[[ Available data open ]]

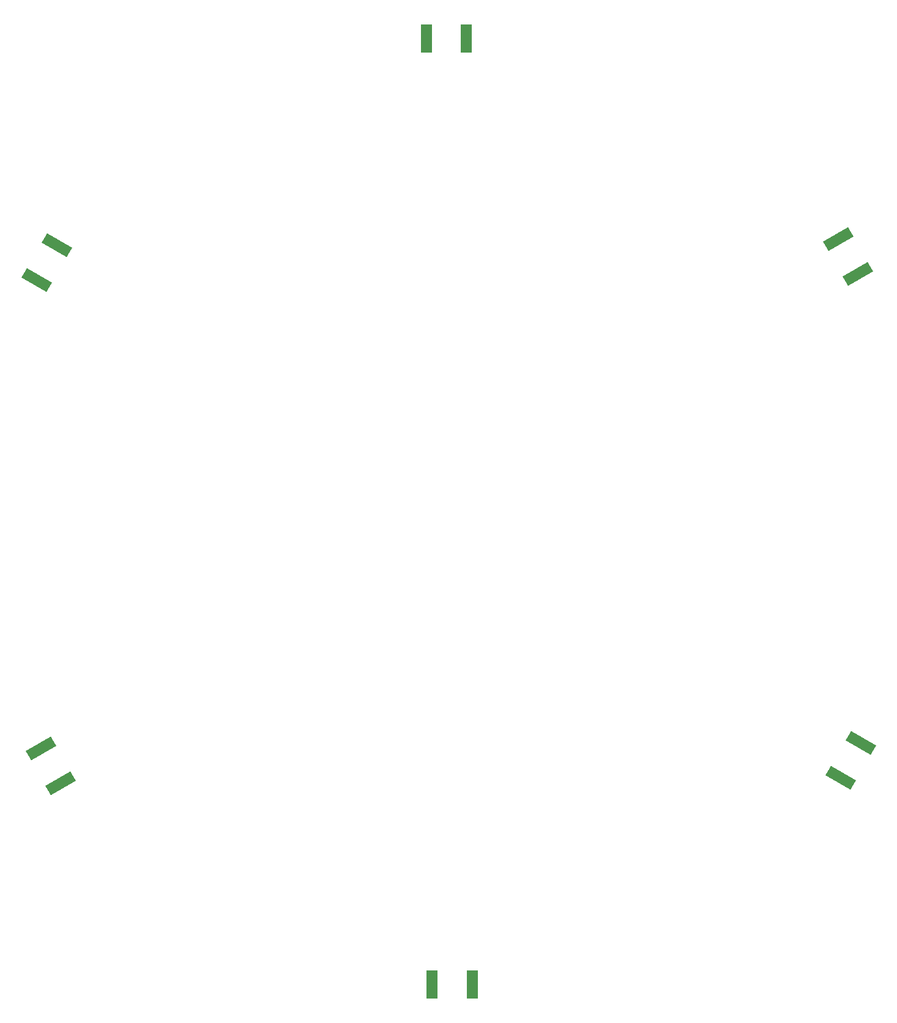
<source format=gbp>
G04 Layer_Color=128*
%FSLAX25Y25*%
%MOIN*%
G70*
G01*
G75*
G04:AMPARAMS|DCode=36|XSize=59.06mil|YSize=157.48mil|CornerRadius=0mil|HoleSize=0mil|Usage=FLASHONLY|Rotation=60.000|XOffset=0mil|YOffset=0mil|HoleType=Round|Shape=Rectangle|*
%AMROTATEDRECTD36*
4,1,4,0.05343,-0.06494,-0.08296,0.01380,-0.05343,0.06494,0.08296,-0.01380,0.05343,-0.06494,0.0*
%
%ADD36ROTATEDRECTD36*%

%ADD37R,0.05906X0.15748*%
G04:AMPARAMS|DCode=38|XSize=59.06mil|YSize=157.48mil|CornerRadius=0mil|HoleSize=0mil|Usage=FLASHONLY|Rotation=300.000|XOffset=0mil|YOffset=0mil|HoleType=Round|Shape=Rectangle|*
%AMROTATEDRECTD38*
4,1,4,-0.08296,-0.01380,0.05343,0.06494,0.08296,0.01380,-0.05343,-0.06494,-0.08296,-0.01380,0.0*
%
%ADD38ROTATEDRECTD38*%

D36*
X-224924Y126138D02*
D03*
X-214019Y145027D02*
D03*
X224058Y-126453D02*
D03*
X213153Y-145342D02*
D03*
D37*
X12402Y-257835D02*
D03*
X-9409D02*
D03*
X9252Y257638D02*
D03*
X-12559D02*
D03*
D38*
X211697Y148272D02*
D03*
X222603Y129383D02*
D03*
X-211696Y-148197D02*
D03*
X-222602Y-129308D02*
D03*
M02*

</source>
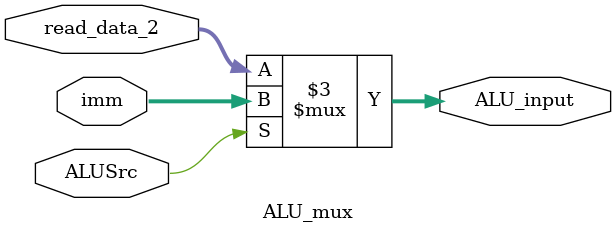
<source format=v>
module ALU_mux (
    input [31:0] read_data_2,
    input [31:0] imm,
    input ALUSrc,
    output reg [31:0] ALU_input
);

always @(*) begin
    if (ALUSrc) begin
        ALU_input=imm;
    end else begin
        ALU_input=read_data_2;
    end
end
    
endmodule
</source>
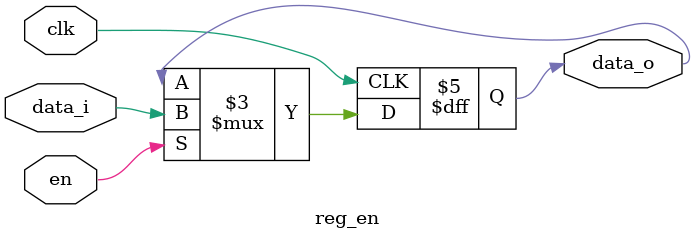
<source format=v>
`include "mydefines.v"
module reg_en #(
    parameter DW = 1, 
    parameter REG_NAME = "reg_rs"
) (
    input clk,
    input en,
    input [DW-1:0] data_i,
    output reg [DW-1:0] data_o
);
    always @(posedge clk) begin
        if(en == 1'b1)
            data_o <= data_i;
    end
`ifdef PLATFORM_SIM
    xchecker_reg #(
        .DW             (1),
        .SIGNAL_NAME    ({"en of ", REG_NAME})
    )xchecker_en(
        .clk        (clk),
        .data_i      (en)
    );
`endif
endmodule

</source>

[[ Available data closed ]]

### [Task]
Copy all the lines above that hold the string "output".

### [Task response]
    output reg [31:0] ALU_input
    output reg [DW-1:0] data_o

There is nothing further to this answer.